Nigeria's airlines threatened to suspend domestic flights due to
soaring jet fuel costs before backtracking. The country subsidises
gasoline at a high cost, but not diesel or jet fuel.
Scheduled maintenance is also curtailing supplies.
Senegal's 27,000 bpd SAR refinery in Dakar has been offline
since November for repairs and the country's gasoil supplies were
down to just three days at the end of April, triggering long waits
for motorists at pumps.
In South Africa, where four refineries are down including one of
the region's biggest, the 180,000 bpd Sapref plant in Durban, some
airlines were forced to re-route away from one of Africa's busiest
airports due to jet fuel shortages.
While some countries in North Africa are particularly exposed to
the slump in grain exports from Ukraine, refineries in the region
are in better shape than south of the Sahara, running at 80%
capacity last year, CITAC data showed.
In the absence of refining capacity, oil majors and commodities
trading firms have for years sent oil products from the Middle East
and Far East to float in large tankers off the shores of Togo in
West Africa, where they can then be split up into smaller volumes
for last-minute deliveries.
But with prices for immediate delivery so high and the market
unusually volatile, big players have pulled back. Higher trade
costs and extra outlays due to credit concerns with small,
independent African importers are compounding the problem.
Ghana has so far been spared shortages, but importers say daily
price increases mean each purchase is more expensive than the last.
Retail diesel prices were up more than 90% year-on-year in April,
according to Ghana's statistics service.
'These conditions mean you effectively need double whatever
credit you would have needed last year,' said Senyo Hosi, head of
the Ghana Chamber of Bulk Oil Distributors.
With prices for immediate delivery so high compared with future
months - a market phenomenon known as backwardation - there is
little incentive to store products for future sale.

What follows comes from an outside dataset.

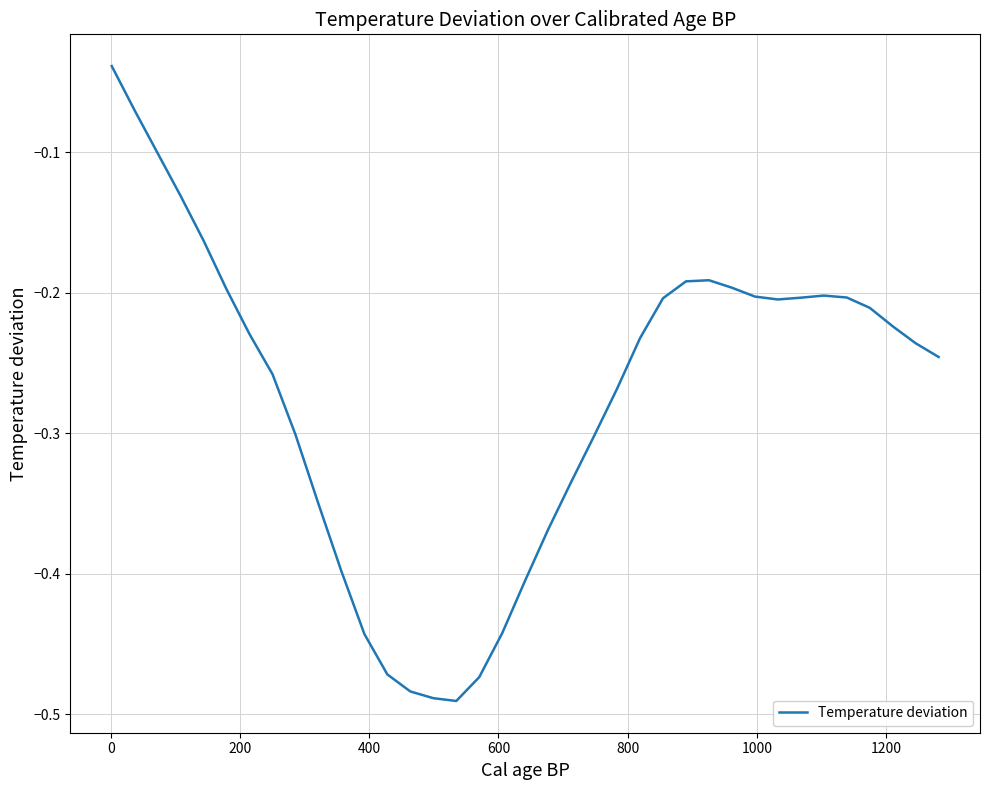

What is the difference between the maximum and minimum values?

0.5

'High outright prices and steep backwardation reduce the
incentives to hold discretionary or unsold inventory, leaving spot
or short-notice buyers vulnerable to shortages,' said Jamie
Torrance, head of distillates and biofuels at commodities trading
firm Trafigura.
Physical jet fuel prices hit record highs in April in Europe and
the United States while stock levels fell to their lowest in two
years at Europe's key ARA oil hub in the week to May 12.
Russian diesel, fuel oil and other products were previously
stored and re-blended in ARA (Amsterdam-Rotterdam-Antwerp) for
transport to Africa, but Russian crude and products can now only be
sold to European buyers in certain cases.
'This is unfortunately likely to further exacerbate the current
shortages,' Trafigura's Torrance said.